As recent research by The Guardian has shown, levels of anxiety, depression and PTSD are running at epidemic rates among aid workers who colloquially refer to crises of mental health as “burnout.” As the new Director of the CBR Project, Emmett will lead a new phase of growth, bringing to greater scale the existing successes of the CBR training program that helps aid workers to recognize signs and to combat burnout by learning tools including meditation and yoga.
Emmett began his career as a management consultant with Deloitte and has subsequently worked in the field of humanitarian response and development for over ten years. He began his international response work by spending eighteen months in DR Congo leading emergency health programs in seventy health centers and hospitals, and most recently was deployed to Nepal after the 2015 earthquakes.

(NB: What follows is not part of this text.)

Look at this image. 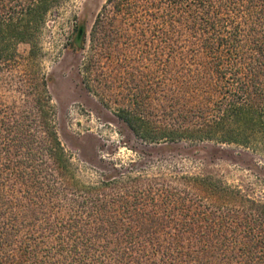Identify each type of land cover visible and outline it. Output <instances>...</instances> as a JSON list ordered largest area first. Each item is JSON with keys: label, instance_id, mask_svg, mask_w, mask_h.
<instances>
[{"label": "trees", "instance_id": "1", "mask_svg": "<svg viewBox=\"0 0 264 264\" xmlns=\"http://www.w3.org/2000/svg\"><path fill=\"white\" fill-rule=\"evenodd\" d=\"M68 1L0 0V264H264V203L236 185L181 170L82 178L47 78L16 75L20 44L34 66ZM69 44L142 141L264 150V0H106Z\"/></svg>", "mask_w": 264, "mask_h": 264}, {"label": "rangeland", "instance_id": "2", "mask_svg": "<svg viewBox=\"0 0 264 264\" xmlns=\"http://www.w3.org/2000/svg\"><path fill=\"white\" fill-rule=\"evenodd\" d=\"M105 1L69 0L59 16L51 17L34 66L28 58L30 44L19 46L26 61L17 67L16 75L26 73V87L37 78L34 72L40 80L43 75L47 78L55 129L82 178L93 182L118 172L154 175L181 170L210 174L264 203L263 149L256 152L213 141L144 142L117 116L116 92L100 90L97 84L88 89L82 70L87 52L69 42L78 22L91 29ZM2 94L7 103H24L14 90L2 89Z\"/></svg>", "mask_w": 264, "mask_h": 264}]
</instances>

From 2010 until early 2014, he was involved with the earthquake response in Haiti, first as the manager of a camp of 25,000 displaced people, then as a UN policy advisor to the Government of Haiti, and subsequently as an independent consultant to the World Bank.
In 2011, as part of a team of six people from across the UN working directly with the Government of Haiti, he directly managed the design, fundraising and implementation of a $70 million dollar program which has thus far rehoused more than 35,000 people. In parallel, he led a working group of cooperating agencies that together refined a program methodology and advocated for policies which have thus far helped to rehouse 120,000 people left homeless by the earthquake.

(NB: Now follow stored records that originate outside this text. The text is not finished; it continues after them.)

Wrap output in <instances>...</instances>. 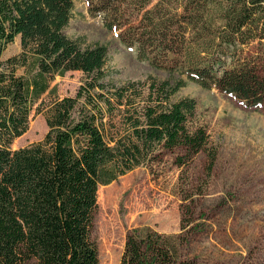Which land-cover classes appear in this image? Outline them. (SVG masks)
<instances>
[{
	"label": "trees",
	"instance_id": "1",
	"mask_svg": "<svg viewBox=\"0 0 264 264\" xmlns=\"http://www.w3.org/2000/svg\"><path fill=\"white\" fill-rule=\"evenodd\" d=\"M86 1L140 58L263 104L264 0ZM73 8V0H0V264H100L92 236L100 186L139 166L164 170L169 153L177 168L200 153L209 170L215 162L206 130L192 125L194 99L171 100L184 80L106 81L107 47L64 33ZM16 37L20 53L3 59ZM68 71L84 79L59 97L50 82ZM33 111L44 116L43 139L13 149ZM195 229L183 220L176 233L133 228L119 264H222L187 253Z\"/></svg>",
	"mask_w": 264,
	"mask_h": 264
},
{
	"label": "rangeland",
	"instance_id": "2",
	"mask_svg": "<svg viewBox=\"0 0 264 264\" xmlns=\"http://www.w3.org/2000/svg\"><path fill=\"white\" fill-rule=\"evenodd\" d=\"M73 1L72 17L64 33L83 44L107 47L105 80L121 85L127 81L174 83L183 79V86L171 100L194 99L192 125L206 130L207 149L215 154L211 170L205 153L198 154L189 167L181 168L172 164L169 153L164 170L152 172L139 166L100 186L92 232L100 264H119L131 229L149 226L176 233L182 220L187 227H196L187 249L190 256L206 263L264 264V101L260 107H250L233 95L204 88L178 73L170 75L147 58H140L134 46L124 44L117 35L119 30L104 24L102 14H90L86 0ZM20 51L16 37L3 59ZM17 73L29 77L34 71L21 67ZM84 76L81 71H68L55 76L50 87L59 97L74 95ZM46 130L44 116L33 111L28 129L11 147L39 142ZM191 192L193 202L184 200Z\"/></svg>",
	"mask_w": 264,
	"mask_h": 264
}]
</instances>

Emmett has also worked for the Gates Foundation in an advocacy role, and for the Nike Foundation, which addresses the needs of adolescent girls living in poverty, where he was part of the co-Investment team fundraising and creating programmatic partnerships with private and public sector organizations.
Emmett has an undergraduate degree in Theology from Oxford University and received a Fulbright scholarship to attend Columbia University where he earned a master’s degree in international affairs. For fun, he spent a year writing a book, which involved living three months each in Ireland, London, France and San Francisco.